Reading Acorns for the Whitetail Hunt
Hunting trophy Whitetail deer feeding on acorns may be one of the most under rated hunt methods for the harvest of monster bucks. Truth is, especially during the early season Whitetail deer will chiefly feed on acorns, however a hunter needs to be educated on different types of acorns, as well as how to hunt Whitetail deer in acorns in order to successful. Of course, we know that White Oak acorns are the Whitetail’s Achilles Heel. And, with over 450 different varieties of acorns growing in the United States, there are primarily only five types of acorns that are magnets for Whitetail deer. So, what are these natural attractants?
- WHITE OAK (Quercus alba) Grows in either dry or moist situations, but not in wet ones. Height to 100 feet tall throughout the Midwest, with heavy, often nearly horizontal branches; wide-spreading. Leaves: With five to seven rounded lobes in two distinct forms: one has shallow, wide, rounded lobes; the other has long, narrower, fingerlike lobes with indentations nearly to midrib of leaf. Bark: Light gray; rough with long loose scales; becoming blocky on very old trees. Acorns: About 3/4-inch long with a cup covered by warty scales. The Latin alba means “white.”
- RED OAK (Quercus rubra) Grows on upland slopes, on moist bottomlands which face north or east and thus stay cooler. The tree can reach 100 feet. Leaves: Up to eight inches long with pointed lobes (which are not divided again at their tips), segmented to the midrib. Middle and upper lobes point diagonally upward and have bristle-pointed teeth. Leaves are yellowish-green above. Bark: Dark brown to black; smooth on young trees, eventually wide, flat ridges separated by shallow fissures; on very old trees more narrowly ridged. Acorns: One-inch long, oblong in shape. The cup saucerlike, flat, covers about one-third of the nut, and has a fine-hairy fringe. Rubra, Latin, “red.”
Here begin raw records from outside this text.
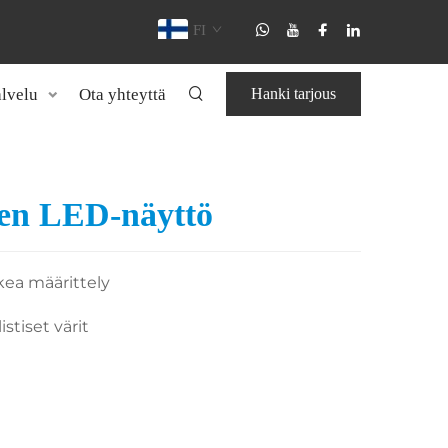
FI
lvelu
Ota yhteyttä
Hanki tarjous
nen LED-näyttö
kea määrittely
istiset värit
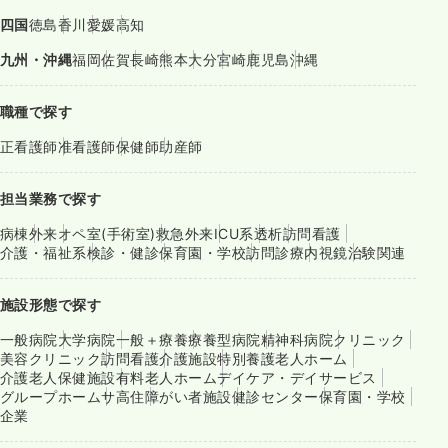
四国
徳島
香川
愛媛
高知
九州・沖縄
福岡
佐賀
長崎
熊本
大分
宮崎
鹿児島
沖縄
職種で探す
正看護師
准看護師
保健師
助産師
担当業務で探す
病棟
外来
オペ室(手術室)
救急外来
ICU系
透析
訪問看護
介護・福祉系
検診・健診
保育園・学校
訪問診療
内視鏡
治験関連
施設形態で探す
一般病院
大学病院
一般＋療養
療養型病院
精神科病院
クリニック
美容クリニック
訪問看護
介護施設
特別養護老人ホーム
介護老人保健施設
有料老人ホーム
デイケア・デイサービス
グループホーム
サ高住
障がい者施設
健診センター
保育園・学校
企業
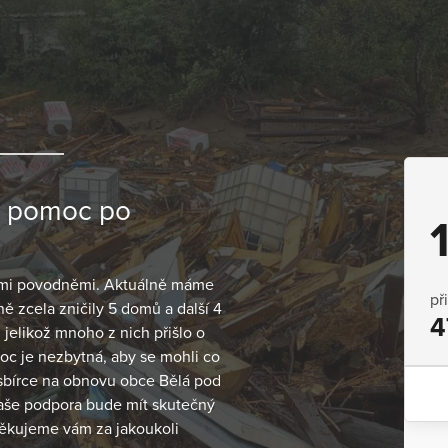
- pomoc po
ými povodněmi. Aktuálně máme
př
 zcela zničily 5 domů a další 4
4
jelikož mnoho z nich přišlo o
moc je nezbytná, aby se mohli co
í sbírce na obnovu obce Bělá pod
Vaše podpora bude mít skutečný
Děkujeme vám za jakoukoli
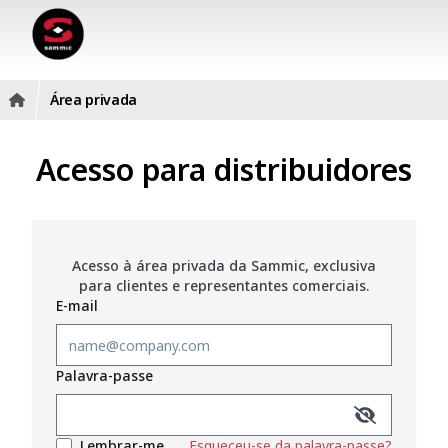
Área privada
Acesso para distribuidores
Acesso à área privada da Sammic, exclusiva
para clientes e representantes comerciais.
E-mail
Palavra-passe
Lembrar-me
Esqueceu-se da palavra-passe?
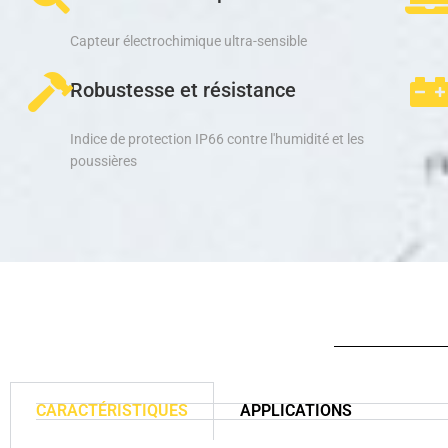
Capteur électrochimique ultra-sensible
Robustesse et résistance
Indice de protection IP66 contre l'humidité et les
poussières
CARACTÉRISTIQUES
APPLICATIONS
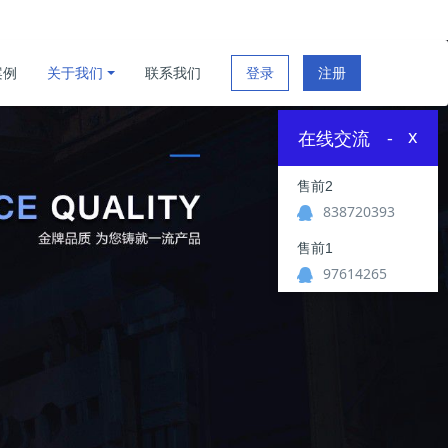
案例
关于我们
联系我们
登录
注册
x
在线交流
-
售前2
838720393
售前1
97614265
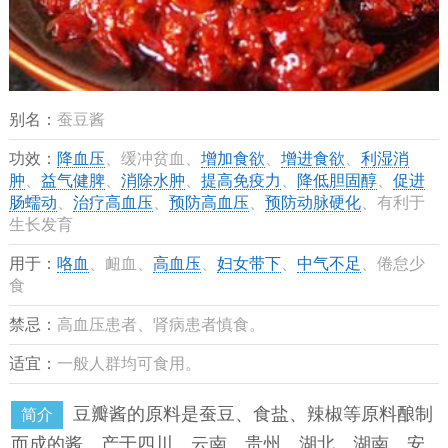
别名：
蚕豆酱
功效：
降血压
、缓冲贫血、
增加食欲
、
增进食欲
、
利湿消
肿
、
益气健脾
、
消除水肿
、
提高免疫力
、
降低胆固醇
、
促进
肠蠕动
、
治疗高血压
、
预防高血压
、
预防动脉硬化
、有利于
生长发育
用于：
咯血
、衄血、
高血压
、
妇女带下
、
中气不足
、倦怠少
食
禁忌：
高血压患者、肾病患者慎食。
适宜：
一般人群均可食用。
豆瓣酱的原料是蚕豆、食盐、辣椒等原料酿制
简介
而成的酱。产于四川、云南、贵州、湖北、湖南、安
- PIN OAK (Quercus Palustris) Under natural conditions a medium-size tree that grows 50- to 70-feet tall in moist valleys, along streams, ponds and swamps, but also sometimes on dry locations. The lower branches spread downward, covering a large area. Pin oak grows faster than other oak species and has become a much planted ornamental. Many specimens provide good fall coloration. Leaves: Medium size, four-to-six-inches long with five to seven lobes, which are deeply divided. The ends of the lobes have two to three small divisions, each bristle-tipped. Leaves are dark green and shiny. Bark: Grayish-brown, smooth for many years. Acorns: Rounded, ½-inch diameter, often striped with many dark lines, with a thin, saucer-shaped cup. Palustris, Latin, “marshy.”
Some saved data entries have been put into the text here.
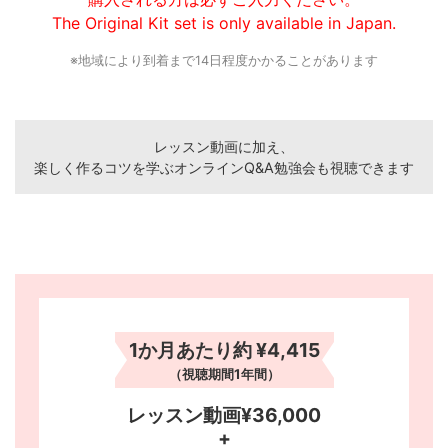
The Original Kit set is only available in Japan.
※地域により到着まで14日程度かかることがあります
レッスン動画に加え、
楽しく作るコツを学ぶオンラインQ&A勉強会も視聴できます
1か月あたり約
¥4,415
（視聴期間1年間）
レッスン動画¥36,000
+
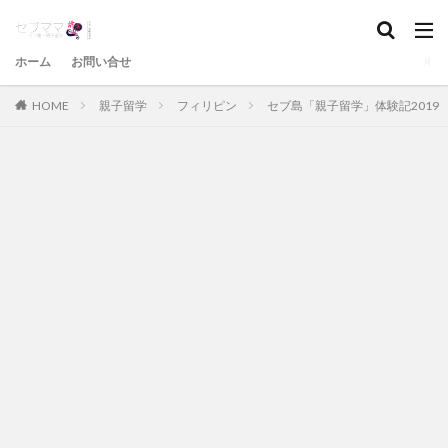
ホーム
お問い合せ
HOME
親子留学
フィリピン
セブ島「親子留学」体験記2019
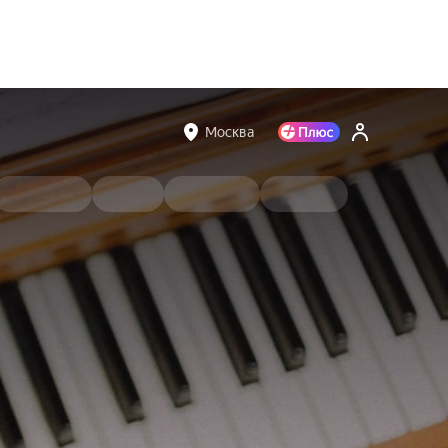
Москва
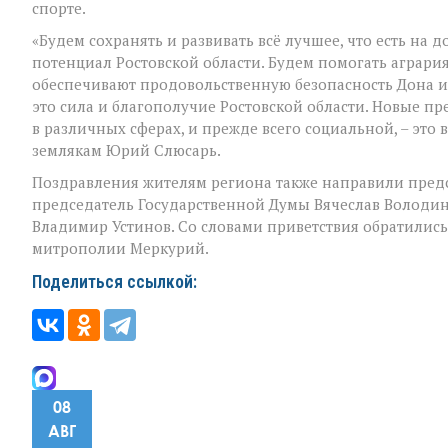
земле»
спорте.
«Будем сохранять и развивать всё лучшее, что есть н
потенциал Ростовской области. Будем помогать агрария
обеспечивают продовольственную безопасность Дона и 
это сила и благополучие Ростовской области. Новые п
в различных сферах, и прежде всего социальной, – это 
землякам Юрий Слюсарь.
Поздравления жителям региона также направили пред
председатель Государственной Думы Вячеслав Володи
Владимир Устинов. Со словами приветствия обратились
митрополии Меркурий.
Поделиться ссылкой:
08
АВГ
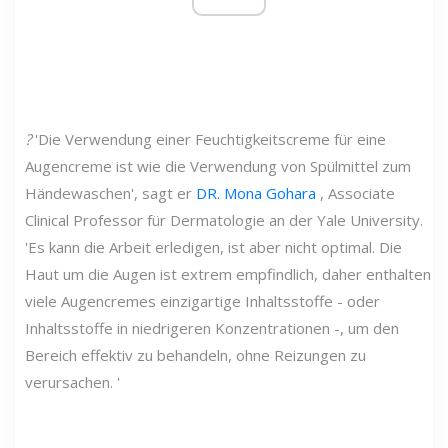
?
'Die Verwendung einer Feuchtigkeitscreme für eine
Augencreme ist wie die Verwendung von Spülmittel zum
Händewaschen', sagt er
DR. Mona Gohara
, Associate
Clinical Professor für Dermatologie an der Yale University.
'Es kann die Arbeit erledigen, ist aber nicht optimal. Die
Haut um die Augen ist extrem empfindlich, daher enthalten
viele Augencremes einzigartige Inhaltsstoffe - oder
Inhaltsstoffe in niedrigeren Konzentrationen -, um den
Bereich effektiv zu behandeln, ohne Reizungen zu
verursachen. '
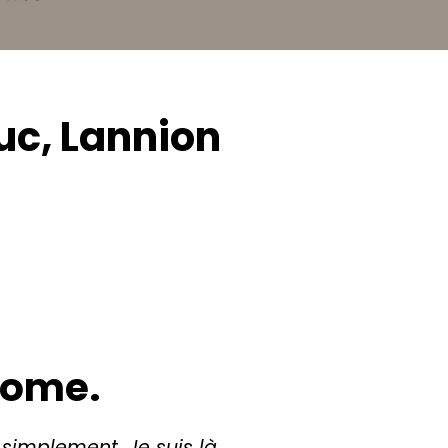
uc, Lannion
rome.
r simplement. Je suis là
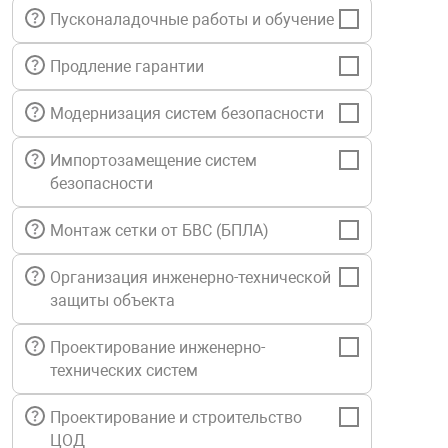
Пусконаладочные работы и обучение
нтроля управления
Продление гарантии
ниторинга и аналитики
Модернизация систем безопасности
ии объектов
сти
Импортозамещение систем
безопасности
раны периметра
Монтаж сетки от БВС (БПЛА)
ектропитания
Организация инженерно-технической
защиты объекта
оборудование
Проектирование инженерно-
технических систем
 и экипировка
Проектирование и строительство
ЦОД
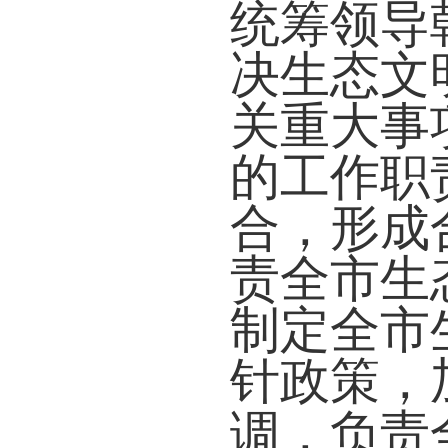
统筹领导
决生态文
关重大事
的工作职
合，形成
责全市生
制定全市
针政策，
调，负责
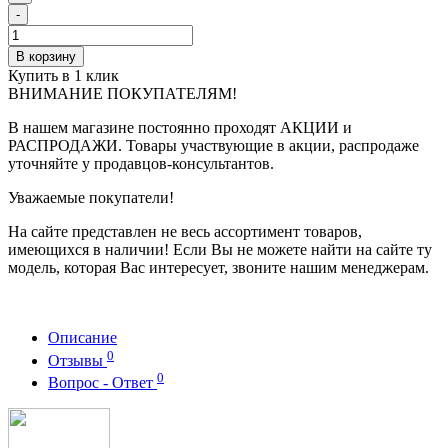
-
В корзину
Купить в 1 клик
ВНИМАНИЕ ПОКУПАТЕЛЯМ!
В нашем магазине постоянно проходят АКЦИИ и
РАСПРОДАЖИ. Товары участвующие в акции, распродаже
уточняйте у продавцов-консультантов.
Уважаемые покупатели!
На сайте представлен не весь ассортимент товаров,
имеющихся в наличии! Если Вы не можете найти на сайте ту
модель, которая Вас интересует, звоните нашим менеджерам.
Описание
0
Отзывы
0
Вопрос - Ответ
- BUR OAK (Quercus macrocarpa) Grows both on upland and lowland sites, but does best on rich, moist soils; to 120 feet tall. Found throughout the Midwest. Leaves: The largest of any native oak, to one foot long and very wide. Two different basic shapes exist: one widest above the middle, the upper portion shallowly lobed, the lower lobes longer. The other has a deeply lobed central section with indentations coming close to the central vein and a narrower upper part, but still wider than the lower lobes. Both forms are found on the same tree. Bark: Similar to White Oak but darker and more vertically ridged. Acorns: The largest of all North American oaks, about 1 ½ inches in diameter, surrounded by a deep cup, which is scaly and has a hairy fringe at the rim. Squirrels are especially fond of them. Macrocarpa is Greek for “big-fruited.”
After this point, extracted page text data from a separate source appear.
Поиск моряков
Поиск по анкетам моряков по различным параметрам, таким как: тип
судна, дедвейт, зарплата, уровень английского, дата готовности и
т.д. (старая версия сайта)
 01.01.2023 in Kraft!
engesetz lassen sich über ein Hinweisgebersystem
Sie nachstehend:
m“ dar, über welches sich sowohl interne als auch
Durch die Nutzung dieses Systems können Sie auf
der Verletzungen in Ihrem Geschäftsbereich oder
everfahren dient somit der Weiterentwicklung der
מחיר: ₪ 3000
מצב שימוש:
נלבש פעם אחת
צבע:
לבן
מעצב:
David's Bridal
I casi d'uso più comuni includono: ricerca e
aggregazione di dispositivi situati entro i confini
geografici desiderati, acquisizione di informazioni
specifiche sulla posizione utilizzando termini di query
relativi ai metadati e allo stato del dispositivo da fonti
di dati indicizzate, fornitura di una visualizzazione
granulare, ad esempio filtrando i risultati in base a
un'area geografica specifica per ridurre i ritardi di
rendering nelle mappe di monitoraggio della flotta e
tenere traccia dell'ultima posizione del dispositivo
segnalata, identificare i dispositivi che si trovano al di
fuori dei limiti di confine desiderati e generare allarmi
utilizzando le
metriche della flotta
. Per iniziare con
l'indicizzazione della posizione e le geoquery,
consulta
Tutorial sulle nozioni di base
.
- POST OAK (Quercus stellata) Grows in dry and rocky upland woods, to 60 feet tall. Characteristics similar to White Oak: Found in Illinois, Missouri, Iowa, and Indiana. Leaves: Usually with five lobes, two of which, above the middle of the leaf, are broad, forming a cross with the axis of the leaf. These and the top lobe are normally slightly indented. Bark: Light brown; divided by deep fissures and scaly ridges. Acorns: Small to 3/4-inch long, the cup covers onethird to one-half of the nut. The Latin Stellata means “star,” referring to the starlike tufts of hair on the surfaces of the leaf.